Le secteur de la rénovation énergétique, plombé par des pratiques commerciales douteuses

 Travail de rénovation

Le froid hivernal replace la problématique de l’isolation des logements, particulièrement pour les plus défavorisés, au cœur des débats. Toitures, cloisons et fenêtres mal isolées, depuis les premières neiges, des milliers de foyers passent l’hiver dans un froid glacial. Selon une étude réalisée par l’association de défense des consommateurs UFC-Que Choisir, le secteur de la rénovation énergétique est confronté à une forte recrudescence des « pratiques commerciales nocives ».

Sept millions de logements en situation de précarité énergétique

Les statistiques de l’Ademe (Agence de l’environnement et de la maîtrise de l’énergie) révèlent que l’étiquette énergétique des trois quarts du parc de logement en France appartient aux classes D, E et F. En d’autres termes, plus de trois quarts des logements sont des passoires énergétiques.

Concrètement, cela concerne sept millions de logements et plus d’un ménage sur dix. Face à ce constat, le gouvernement a mis en œuvre un plan national de rénovation énergétique, avec un objectif ambitieux de 500 000 logements rénovés en cinq ans.

L’étude réalisée par l’association UFC-Que Choisir rapporte toutefois que les ambitions du Plan national de rénovation énergétique risquent d’être compromises par la hausse fulgurante de pratiques commerciales néfastes.

Démarchages et techniques de vente abusifs, travaux mal faits, tarifs exorbitants, les pratiques illicites se font de plus en plus nombreuses et découragent les consommateurs.

Recrudescence des litiges

Depuis fin 2016, le nombre de litiges en rapport avec les travaux de rénovation énergétique connaît une véritable envolée. En neuf mois, plus de 250 personnes ont fait appel au réseau de l’UFC-Que Choisir pour des complications suite au démarchage d’une entreprise de construction, pour un préjudice qui se monte à plus de 3,7 millions d’euros au total.

Important Selon l’étude, ces pratiques nocives concernent surtout le démarchage qui représente un tiers des litiges, le non-respect du droit de rétractation (25 %), et les travaux moins rentables qu’annoncés (40 %).

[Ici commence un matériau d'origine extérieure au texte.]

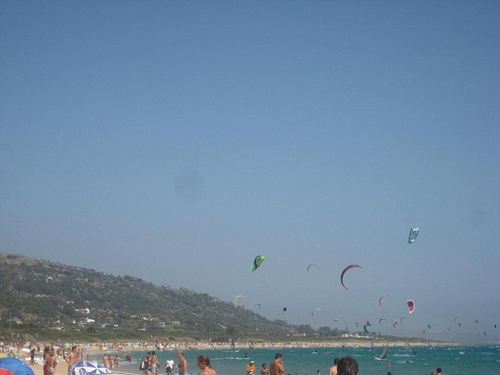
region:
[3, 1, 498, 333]
blue of daytime sky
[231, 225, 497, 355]
parasails in the air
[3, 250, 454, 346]
trees and buildings on hill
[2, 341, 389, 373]
crowd of people on beach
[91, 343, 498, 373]
surface of ocean water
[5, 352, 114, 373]
tops of beach umbrellas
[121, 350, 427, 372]
people swimming in water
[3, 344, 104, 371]
surface of sandy beach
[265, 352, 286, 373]
back of shirtless man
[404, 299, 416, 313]
underside of flying parasail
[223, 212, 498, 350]
kites in the sky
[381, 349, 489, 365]
water in an ocean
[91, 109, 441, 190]
blue sky in the distance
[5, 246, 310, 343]
grassy hill by the beach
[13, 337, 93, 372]
people at a beach area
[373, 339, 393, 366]
sail in the water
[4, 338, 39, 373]
umbrella in the sand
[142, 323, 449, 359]
shore line at the beach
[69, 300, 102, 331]
houses on the hills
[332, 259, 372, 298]
moon shaped kite in sky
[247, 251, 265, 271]
A green kite in the air.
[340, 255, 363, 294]
A red crescent moon shaped kite in the air.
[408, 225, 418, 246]
A silver, rectangle kite in the air.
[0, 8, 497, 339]
A very large area of blue sky.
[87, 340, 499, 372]
An area of blue-green sea water.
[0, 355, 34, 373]
A blue umbrella set up on the beach.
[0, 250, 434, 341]
An area of land that slopes down to meet the waters edge.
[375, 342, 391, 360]
What appears to be a sail boarder on the water.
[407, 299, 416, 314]
A red and white kite in the sky.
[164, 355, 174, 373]
A person wearing a white shirt.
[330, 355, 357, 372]
Person has dark hair.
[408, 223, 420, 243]
White and blue highest kite.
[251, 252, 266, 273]
Green and blue kite that is most visible.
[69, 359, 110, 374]
Top of a blue and white umbrella.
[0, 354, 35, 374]
A solid blue umbrella.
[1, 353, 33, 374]
Umbrella top that is solid blue.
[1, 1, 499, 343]
Blue sky with kites in it.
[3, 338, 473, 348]
Strip of sandy beach with many people between the land and water.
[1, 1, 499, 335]
A dark blue sky.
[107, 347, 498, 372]
Green body of water.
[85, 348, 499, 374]
Greenish colored water people are in.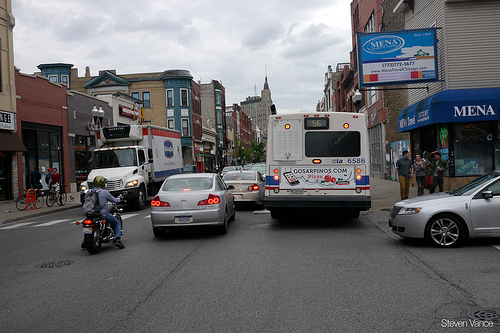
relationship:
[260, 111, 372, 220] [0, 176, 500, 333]
bus on road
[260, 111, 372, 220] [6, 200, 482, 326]
bus on road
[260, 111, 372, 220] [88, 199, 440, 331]
bus on road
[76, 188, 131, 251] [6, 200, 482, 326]
motorcycle on road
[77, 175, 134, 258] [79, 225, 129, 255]
man wearing shoes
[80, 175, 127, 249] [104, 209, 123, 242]
man wearing pants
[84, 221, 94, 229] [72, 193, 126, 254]
taillight on motorcycle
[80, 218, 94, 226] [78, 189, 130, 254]
taillight on motorcycle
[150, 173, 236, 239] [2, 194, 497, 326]
silver car on street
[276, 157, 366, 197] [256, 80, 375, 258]
letters on bus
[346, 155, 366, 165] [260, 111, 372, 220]
numbers on bus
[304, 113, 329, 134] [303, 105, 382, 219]
numbers on bus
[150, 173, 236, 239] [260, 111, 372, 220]
silver car next to bus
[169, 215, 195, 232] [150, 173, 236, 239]
plate on silver car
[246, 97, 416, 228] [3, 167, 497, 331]
bus on road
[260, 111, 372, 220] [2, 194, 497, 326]
bus on street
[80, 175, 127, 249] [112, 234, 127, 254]
man wearing shoes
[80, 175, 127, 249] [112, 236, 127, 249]
man wearing shoes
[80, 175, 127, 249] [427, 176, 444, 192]
man wearing pants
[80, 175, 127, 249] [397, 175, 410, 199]
man wearing pants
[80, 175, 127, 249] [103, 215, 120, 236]
man wearing pants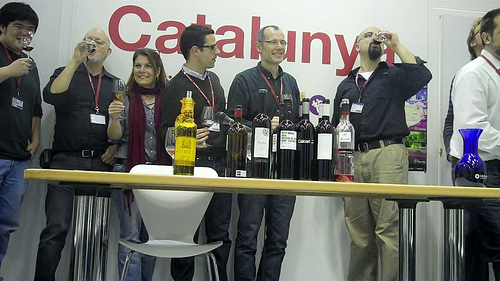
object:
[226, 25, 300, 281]
man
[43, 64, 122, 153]
black shirt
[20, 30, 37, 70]
wine glass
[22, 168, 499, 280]
table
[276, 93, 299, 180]
wine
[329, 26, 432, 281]
man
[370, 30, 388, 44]
glass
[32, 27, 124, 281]
man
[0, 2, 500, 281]
people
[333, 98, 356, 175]
wine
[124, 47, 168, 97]
brown hair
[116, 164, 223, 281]
chair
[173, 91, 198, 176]
bottle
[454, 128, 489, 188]
vase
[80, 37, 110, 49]
glasses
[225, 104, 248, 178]
glasss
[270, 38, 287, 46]
glass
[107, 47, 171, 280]
woman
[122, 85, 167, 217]
scarf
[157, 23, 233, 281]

Important L’étude dénonce également la « complicité » entre les démarcheurs et les banques.

Pour cause : les contrats de crédit qui permettent aux entreprises de construction de financer leurs opérations. Selon le rapport, près des deux tiers des financements des travaux litigieux émaneraient de filiales de BNP Paribas (Domofinance, Sygma banque, Cetelem, Solféa).

Les établissements bancaires préférant proposer aux consommateurs des prêts travaux peu avantageux, au lieu de l’éco-prêt à taux zéro qui s’avère moins rentable pour eux. Ce prêt aidé n’étant présenté qu’une fois sur sept, précise l’étude.

Pour éviter de se faire avoir par ces pratiques commerciales préjudiciables, les acteurs du secteur rappellent aux consommateurs l’existence du label « RGE – reconnus garant de l’environnement », gage de bonne foi pour les professionnels de la rénovation énergétique, et qu’ils peuvent solliciter l’accompagnement des conseillers indépendants de l’Ademe.